Not enough barminess for you?
‘Ello berky! Yuv come to the write chap, I can tell ya, a bonified light boy and knower of all that’s t’ be known. Even old Pugs doesn’t know as much as me, gave him a right knuckle sandwich for that last remark of 's, I do hope he comes down from that lamp sometime. But you want to know about the Confectionary though, eh? It’s your jink cutter, but I could lead you write to where Kylies havn’ coffee today in the Lower ward… No, eh, ya sod? Bloody barmy if you ask me, which you obviously are, but if it’s that factory you want to know about, that's the dark I'm spilling.
Character: It’s a ‘orrible place they, say, the Confectionary, but still a lure and a curse to every kid in the bloody cage. Somewhere on Carceria among all its clutter ‘n bouncy balls all over the place, sits a smoldering ‘ol factory, an not the kind like here in the cage with chatty berks and a wimpy elf I could take barehanded for a Factol, I know him personally you know, ‘is right-hand man I am, but a big old things of smoke stacks an metal all in a neat little box of little right corners. It’s there that they say, the mums and the bleakers and other sods that I have nuttin to do with, say that all the candy and sweets in the multiverse are made, even those Arborean coure wands that Kylie says are Flat-net Coure-po-ration Dee-lue-jon. Make your mouth water, don’t it, thinking about all those chocolate squares and swirled sweets. But that’s the lure, ya see? If your bad they say, go nicking your mums knickers or making faces at a dabus, in the night the ‘leths summon you right out of yur bed and off to toil away in that factory for eternity, which is a bloody ‘lot longer then infinity they say. (Supposedly the 'leths get the children by putting spell crystals inside brightly covered candy, which just goes to show your always one lick away from horrible planar adventures - the Editor.) I don’t believe that myself though, ‘o course.

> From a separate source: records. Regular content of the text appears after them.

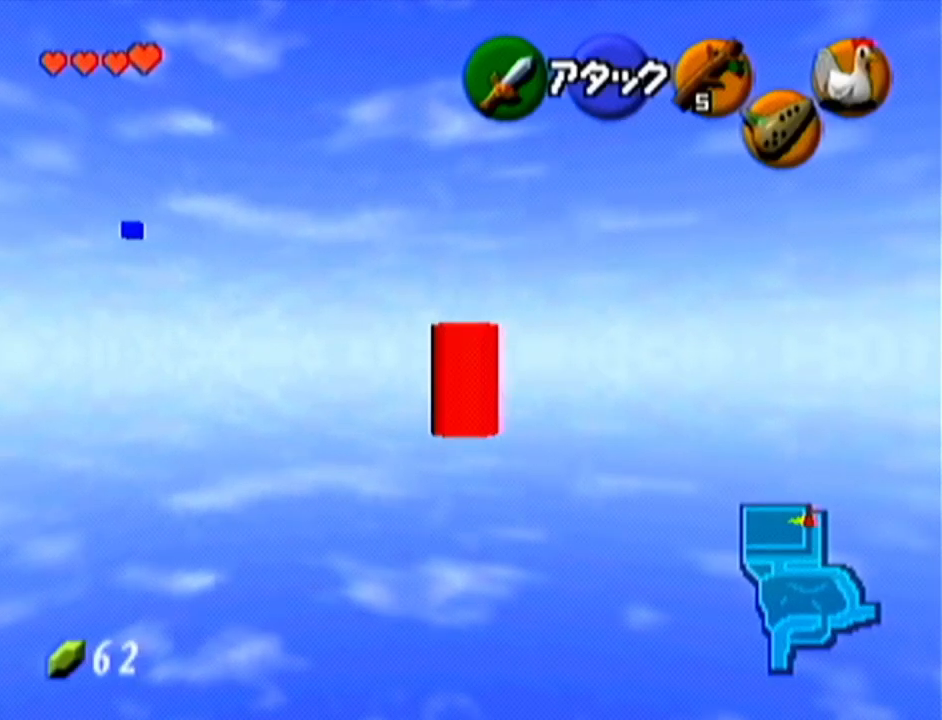
{"buttons": [], "left_stick": "up-right", "events": [[100, "left_stick", "up"], [483, "left_stick", "up-right"]]}
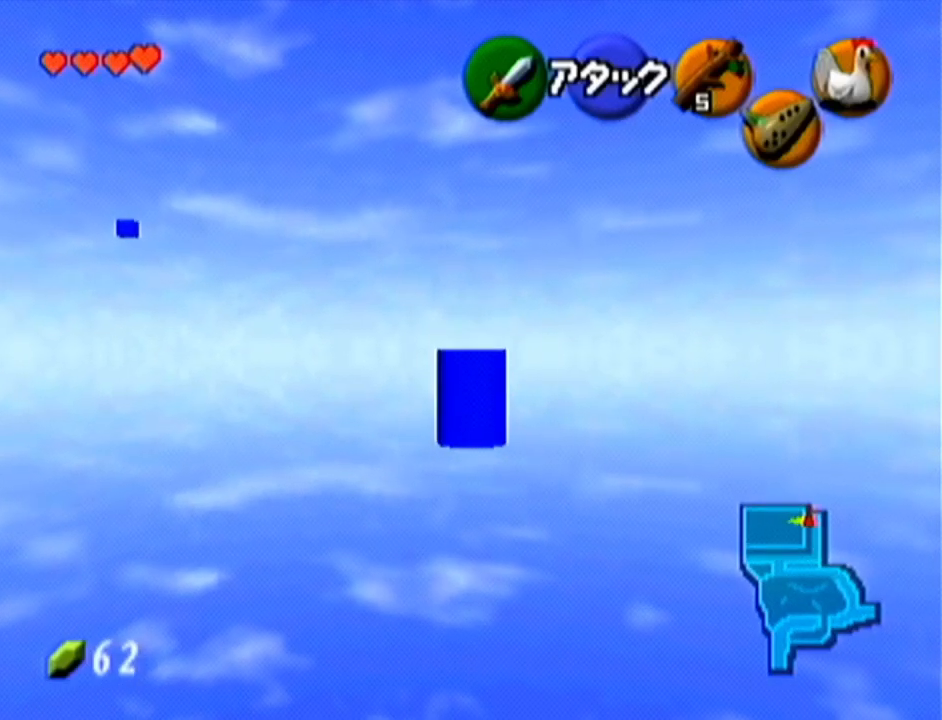
{"buttons": [], "left_stick": "up", "events": [[217, "left_stick", "up"]]}
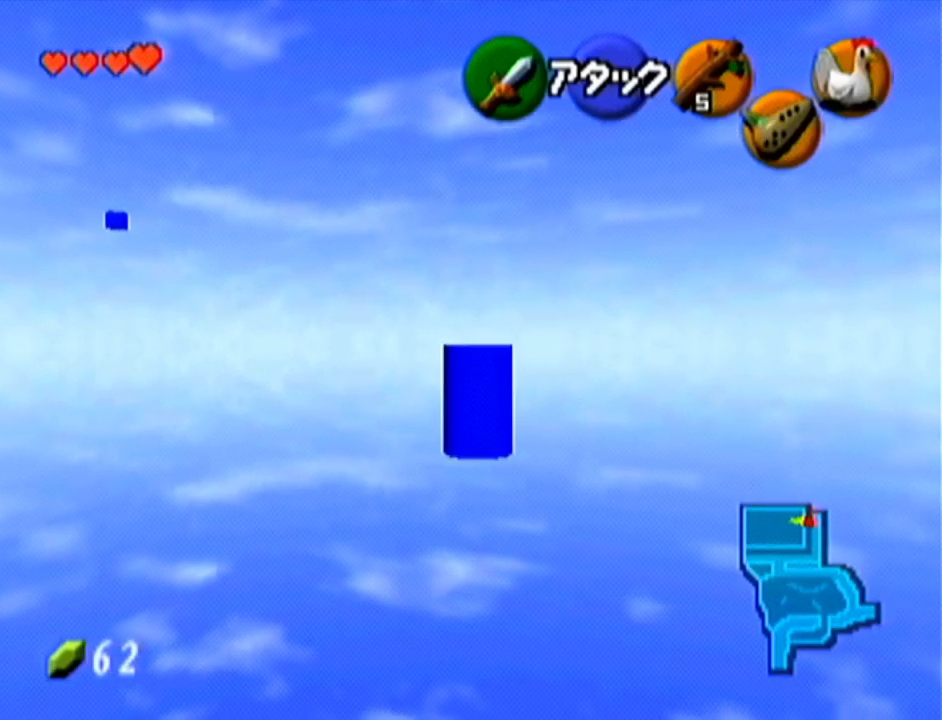
{"buttons": [], "left_stick": "up-right", "events": [[317, "left_stick", "up-right"]]}
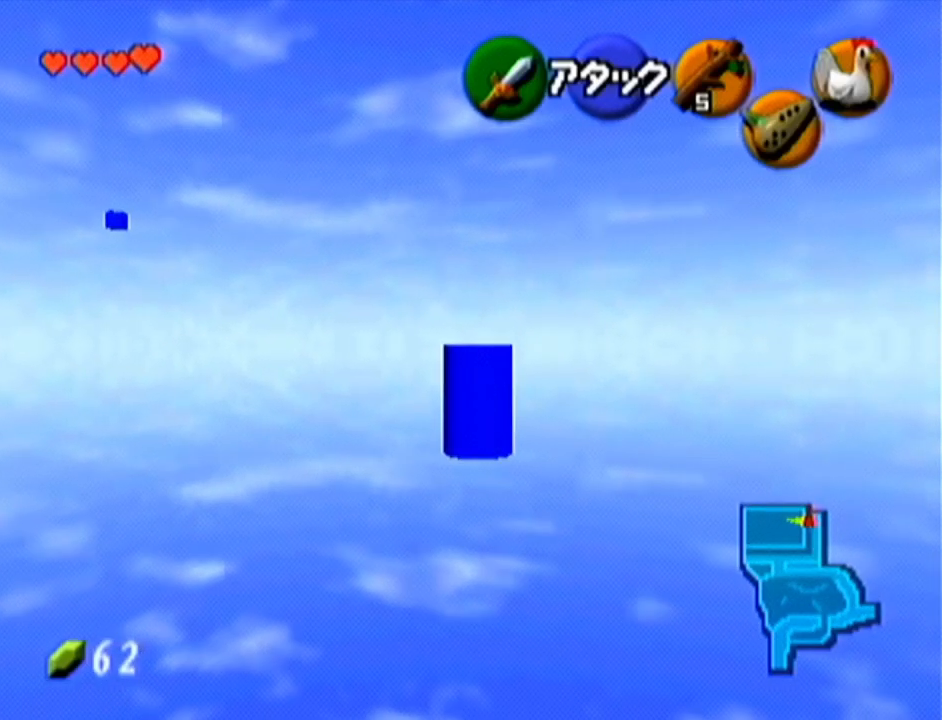
{"buttons": [], "left_stick": "up", "events": [[100, "left_stick", "up"]]}
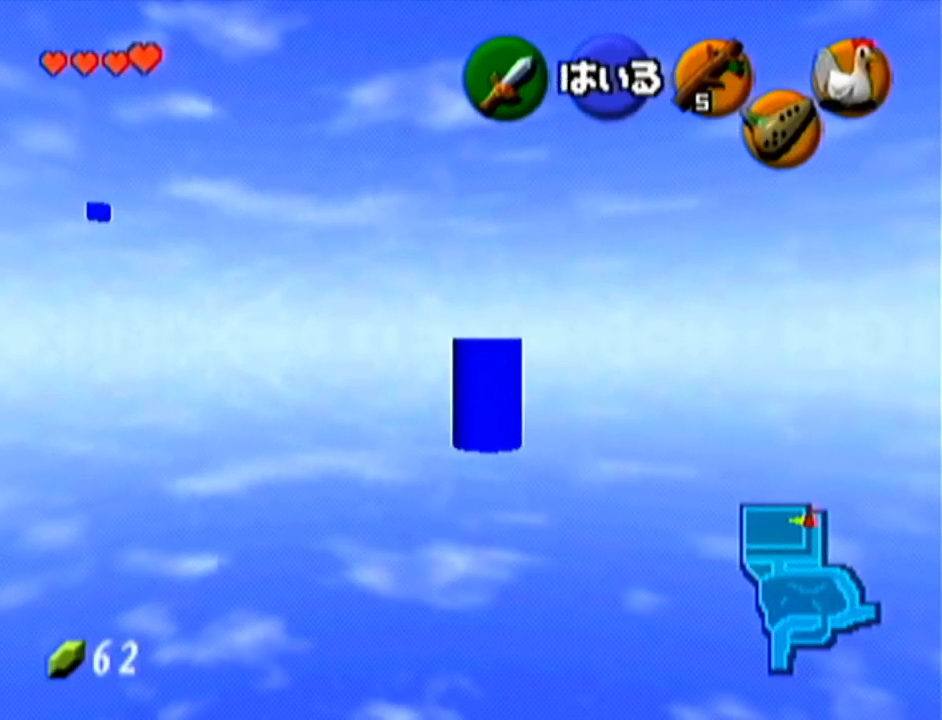
{"buttons": [], "left_stick": "up", "events": [[166, "A", "down"], [283, "A", "up"]]}
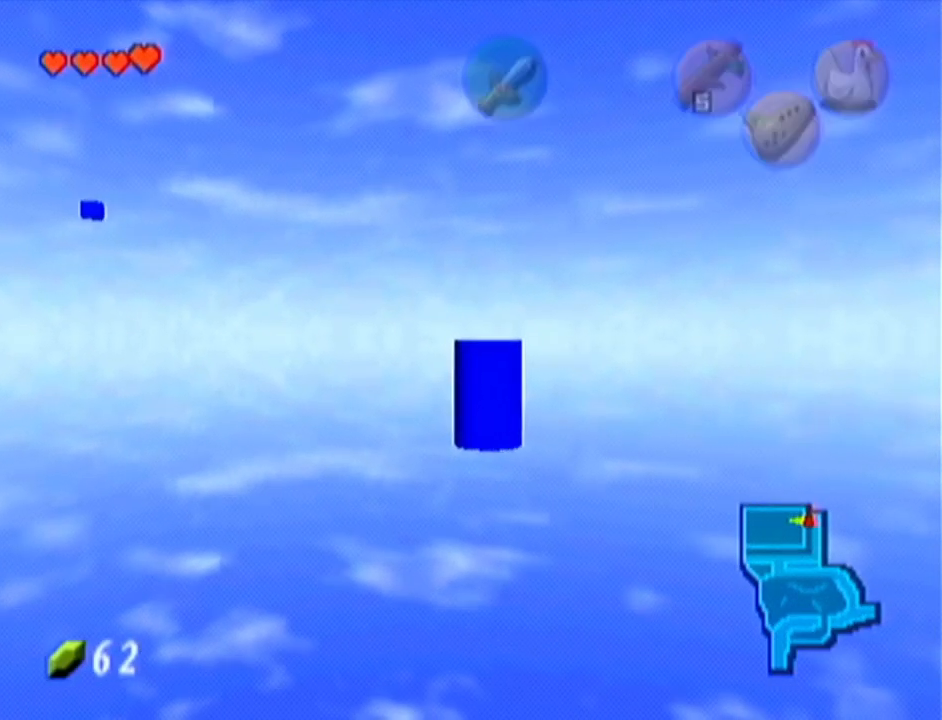
{"buttons": [], "left_stick": "up", "events": []}
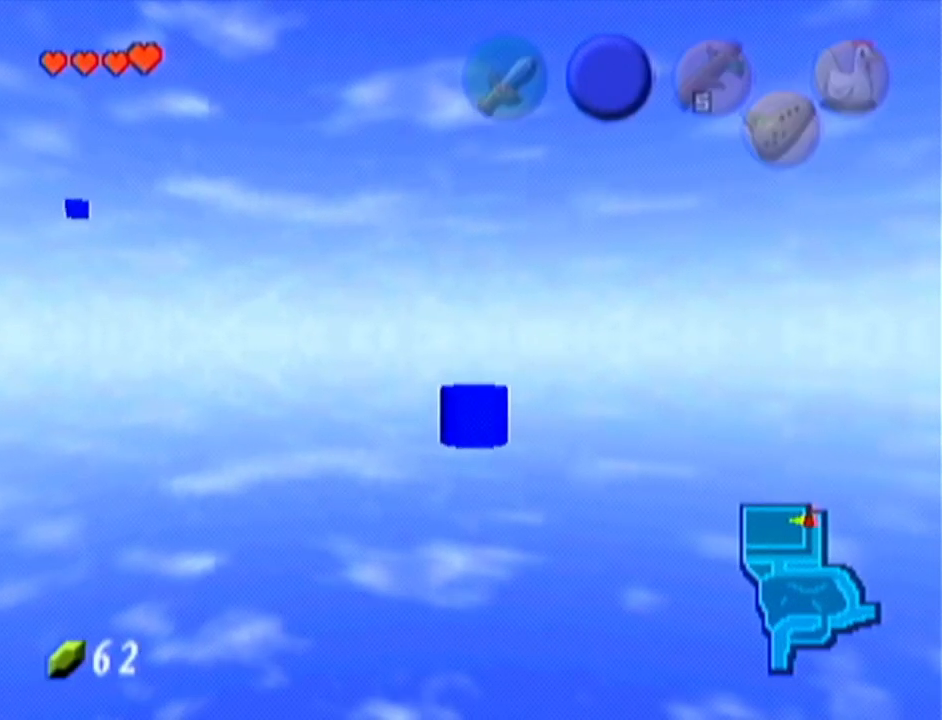
{"buttons": [], "left_stick": "up", "events": []}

Description: They say it looks as bad as it sounds, and that’s not as worse as what's inside. It makes the cage look like a lovely place to have a vacation, and at least here the ‘leths don’t give you a sticky hug and keep you forever. The outside starts the horribleness, as the ‘leths have tried to paint it to make it a bit more jolly, which translates as torturous to the ‘leths, and it’s colored bad shades of red and pink and other jolly colors that resemble something squishy inside a sods body. The place is guarded by farastu, who march along it’s perimeter with deadly looking gavels to stab in anyone who comes to try and steal the multiverse supply of sticky things that rot your teeth, and there only spoiled slightly by the fact that there armour and helmet is made to look like a happy amusing Carcerian animal that’s fluffy. (And since most Carcerian animals look like ragged growling corpse scavengers anyway, the general effect is making you want to laugh yourself to death rolling on the ground, but worried they might drool on your leg when your done - the Editor) There’s still the normal things like belching huge smokestacks and pipes with pollutants pouring out and dripping down the side to corrode the metal, but if it obscures are those fluffy looking farastu and bad paint job, you’d be pretty sodding happy about smoke in your lungs and your socks on fire.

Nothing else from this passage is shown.